If I weren't an old woman myself, I'd say the 4 dissenters sounded like old women, carrying on about how "we'll all be murdered in our beds!"

My deepest apologies to my female contemporaries for the analogy.

Shelterdog said...

The most fundamental flaw in Scalia's opinion isn't his misstatement of facts, but rather his profound ignorance of the implications of his reasoning. The issue is hardly novel. Indeed, it is most succintly set forth in the moluth of Sir Thomas More in Robert Bolt's classic play and film, "A Man for All Seasons (I defer to David as to whether the quotation has any basis in history):"

William Roper: So, now you give the Devil the benefit of law!

Sir Thomas More: Yes! What would you do? Cut a great road through the law to get after the Devil?

William Roper: Yes, I'd cut down every law in England to do that!

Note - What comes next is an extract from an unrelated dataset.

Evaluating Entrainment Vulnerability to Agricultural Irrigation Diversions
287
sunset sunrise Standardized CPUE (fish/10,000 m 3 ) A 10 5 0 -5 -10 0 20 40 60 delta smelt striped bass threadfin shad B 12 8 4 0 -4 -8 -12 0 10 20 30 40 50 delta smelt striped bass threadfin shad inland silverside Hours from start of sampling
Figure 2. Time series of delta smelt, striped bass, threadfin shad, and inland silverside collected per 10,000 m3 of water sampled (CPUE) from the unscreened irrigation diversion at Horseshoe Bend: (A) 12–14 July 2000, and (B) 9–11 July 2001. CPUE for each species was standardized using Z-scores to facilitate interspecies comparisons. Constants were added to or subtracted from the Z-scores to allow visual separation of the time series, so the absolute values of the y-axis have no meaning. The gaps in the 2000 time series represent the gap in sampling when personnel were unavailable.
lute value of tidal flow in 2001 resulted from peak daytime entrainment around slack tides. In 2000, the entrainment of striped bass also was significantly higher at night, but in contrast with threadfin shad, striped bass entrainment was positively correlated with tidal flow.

Sir Thomas More: Oh? And when the last law was down, and the Devil turned 'round on you, where would you hide, Roper, the laws all being flat? This country is planted thick with laws, from coast to coast, Man's laws, not God's! And if you cut them down, and you're just the man to do it, do you really think you could stand upright in the winds that would blow then? Yes, I'd give the Devil benefit of law, for my own safety's sake!

LFC said...

Not only did Scalia put incorrect data into his dissent, he also signed Roberts' dissent, which said that the practical impact of the majority's decision, in terms of the actual fate of the detainees, would be slight. This contrasts with, perhaps even contradicts, Scalia's
own effort to conjure 'a parade of horribles' resulting from the majority's decision. Yet Scalia apparently was untroubled by this arguable contradiction between the two dissents.